TASK OBJECTIVE: Pick up the piece about family ghosts and dreams below and continue it from its last line.

QUOTED PASSAGE:
***
When I said I didn’t believe in ghosts, I wasn’t quite telling the truth. There’s a tradition in our family that the ones we love visit us on their way to wherever -- even though I don’t believe in a wherever, I believe that once we die, that’s it. Our bodies break down and our atoms become something else, in an endless cycle of recycling. But my godfather visited me at the moment of his death, and so have many others.

It’s more of a brush of sensation than something I can point to specifically. And my ghosts don’t live with me, they just consider me a sort of stop along the way. Maybe it’s all in my head; I just happen to be thinking of people and I associate it with their deaths after the fact. But maybe it’s not. Sometimes people visit me when I have no cause to think of them.

My father once told me that his grandmother used to get premonitions. That seems way more useful than finding out someone’s dead after the fact. Fat lot of good that does anyone.

Dreams, Part Three

I had another dream last night that we were in a house, somewhere, and a friend was staying the night.

“Do people here go to bed on time?” she asked.

“Always,” I replied.
***
ENTRIES SHOWN:

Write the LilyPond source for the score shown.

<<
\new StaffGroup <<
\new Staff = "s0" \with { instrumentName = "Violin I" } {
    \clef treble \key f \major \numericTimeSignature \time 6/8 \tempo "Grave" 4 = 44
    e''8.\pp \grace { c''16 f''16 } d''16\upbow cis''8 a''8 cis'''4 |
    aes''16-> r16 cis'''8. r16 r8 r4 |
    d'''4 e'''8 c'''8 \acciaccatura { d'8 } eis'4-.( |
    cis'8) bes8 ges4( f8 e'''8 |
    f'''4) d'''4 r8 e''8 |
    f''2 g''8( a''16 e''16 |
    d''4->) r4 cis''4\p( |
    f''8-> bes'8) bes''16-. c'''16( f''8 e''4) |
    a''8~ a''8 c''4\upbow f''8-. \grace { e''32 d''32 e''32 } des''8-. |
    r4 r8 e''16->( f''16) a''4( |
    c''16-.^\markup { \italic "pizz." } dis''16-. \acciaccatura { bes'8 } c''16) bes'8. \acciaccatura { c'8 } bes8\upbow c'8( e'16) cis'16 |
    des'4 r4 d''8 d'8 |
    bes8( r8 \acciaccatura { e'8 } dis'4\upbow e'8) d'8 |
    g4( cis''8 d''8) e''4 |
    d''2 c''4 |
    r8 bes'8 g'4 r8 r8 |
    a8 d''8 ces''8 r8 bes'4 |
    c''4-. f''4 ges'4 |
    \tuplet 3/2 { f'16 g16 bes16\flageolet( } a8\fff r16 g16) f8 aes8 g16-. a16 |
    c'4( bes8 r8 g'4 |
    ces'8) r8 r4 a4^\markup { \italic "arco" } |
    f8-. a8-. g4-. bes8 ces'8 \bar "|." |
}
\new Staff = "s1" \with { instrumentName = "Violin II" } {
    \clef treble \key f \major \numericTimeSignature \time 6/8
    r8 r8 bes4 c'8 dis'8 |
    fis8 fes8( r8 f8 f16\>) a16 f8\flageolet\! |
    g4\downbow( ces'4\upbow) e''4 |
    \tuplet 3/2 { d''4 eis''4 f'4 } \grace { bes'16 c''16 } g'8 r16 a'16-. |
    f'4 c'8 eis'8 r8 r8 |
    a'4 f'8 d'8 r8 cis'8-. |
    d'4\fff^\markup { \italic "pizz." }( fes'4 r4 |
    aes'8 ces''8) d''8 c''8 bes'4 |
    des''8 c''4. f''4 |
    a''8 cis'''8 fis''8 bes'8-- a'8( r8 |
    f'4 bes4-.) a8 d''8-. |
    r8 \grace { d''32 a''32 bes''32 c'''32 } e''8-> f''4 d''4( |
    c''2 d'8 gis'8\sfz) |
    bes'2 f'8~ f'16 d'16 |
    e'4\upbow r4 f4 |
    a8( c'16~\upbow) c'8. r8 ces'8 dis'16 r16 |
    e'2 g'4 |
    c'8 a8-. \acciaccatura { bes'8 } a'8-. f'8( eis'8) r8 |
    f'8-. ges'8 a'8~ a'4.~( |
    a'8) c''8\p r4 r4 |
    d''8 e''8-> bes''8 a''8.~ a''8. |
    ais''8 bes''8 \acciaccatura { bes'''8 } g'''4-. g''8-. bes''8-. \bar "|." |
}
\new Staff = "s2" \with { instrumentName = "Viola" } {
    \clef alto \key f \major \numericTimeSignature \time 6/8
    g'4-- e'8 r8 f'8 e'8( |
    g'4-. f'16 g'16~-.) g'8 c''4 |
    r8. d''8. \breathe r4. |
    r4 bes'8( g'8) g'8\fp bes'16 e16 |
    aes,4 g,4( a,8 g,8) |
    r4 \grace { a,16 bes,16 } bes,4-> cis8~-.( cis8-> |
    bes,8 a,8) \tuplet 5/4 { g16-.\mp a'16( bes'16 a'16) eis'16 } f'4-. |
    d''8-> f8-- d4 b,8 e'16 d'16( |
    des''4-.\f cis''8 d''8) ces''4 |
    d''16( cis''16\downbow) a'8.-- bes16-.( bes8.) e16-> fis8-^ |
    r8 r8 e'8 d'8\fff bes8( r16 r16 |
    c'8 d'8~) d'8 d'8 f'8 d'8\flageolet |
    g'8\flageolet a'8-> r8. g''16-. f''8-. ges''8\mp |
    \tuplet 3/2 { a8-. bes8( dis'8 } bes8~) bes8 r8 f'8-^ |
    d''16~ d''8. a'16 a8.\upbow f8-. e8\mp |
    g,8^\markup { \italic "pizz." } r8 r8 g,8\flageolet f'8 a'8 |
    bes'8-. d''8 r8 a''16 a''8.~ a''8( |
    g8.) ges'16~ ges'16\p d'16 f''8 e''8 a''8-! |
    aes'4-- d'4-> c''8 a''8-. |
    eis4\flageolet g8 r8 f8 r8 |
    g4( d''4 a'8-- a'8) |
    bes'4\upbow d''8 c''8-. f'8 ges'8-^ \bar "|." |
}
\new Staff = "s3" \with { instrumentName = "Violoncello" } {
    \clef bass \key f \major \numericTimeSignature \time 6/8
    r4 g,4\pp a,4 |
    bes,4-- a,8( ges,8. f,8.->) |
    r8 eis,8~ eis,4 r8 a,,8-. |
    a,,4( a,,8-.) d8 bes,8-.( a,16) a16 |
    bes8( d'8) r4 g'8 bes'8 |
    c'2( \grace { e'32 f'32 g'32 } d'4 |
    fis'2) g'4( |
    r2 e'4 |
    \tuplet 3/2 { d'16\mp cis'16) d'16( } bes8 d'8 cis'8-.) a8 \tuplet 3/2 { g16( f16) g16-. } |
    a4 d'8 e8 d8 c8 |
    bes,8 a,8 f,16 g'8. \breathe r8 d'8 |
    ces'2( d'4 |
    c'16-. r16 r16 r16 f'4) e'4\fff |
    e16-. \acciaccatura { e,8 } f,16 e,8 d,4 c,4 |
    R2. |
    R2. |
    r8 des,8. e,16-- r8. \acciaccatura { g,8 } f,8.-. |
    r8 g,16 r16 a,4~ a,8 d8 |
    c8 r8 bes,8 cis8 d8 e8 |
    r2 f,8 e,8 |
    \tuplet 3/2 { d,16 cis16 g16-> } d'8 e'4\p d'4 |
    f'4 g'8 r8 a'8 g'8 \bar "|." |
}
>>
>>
***
WRITTEN ANSWER:
The two of us were sitting on a couch with my father, watching "Serenity." We were all starting to drowse off, feeling the late hour, whatever it was in dreamspace, when other people started to come in and play cards at the table. I didn’t know them, but my father did, and he smiled and waved at them. One of them was his uncle, the one who shot himself, still carrying the revolver he’d done it with.

“Suicide or heart disease will get you in the end,” his uncle told me.

“Screw this, I’m going to live,” Kaylee said on screen.

I snapped awake, heart pounding, and looked at the clock. Two AM. I wanted to call my father, sleeping (I hoped) all of a mile away, but I didn’t want to make a fuss out of nothing.

“They’re just dreams,” I told myself, but I couldn’t get back to sleep, and I watched the clock tick by instead.

Three, four, five, six. I'd call at nine, I promised myself, assuming the phone didn't ring first. 

I glared at the phone, telling it not to ring. 

And then I started writing, because that’s what I do when I don’t know what else to do.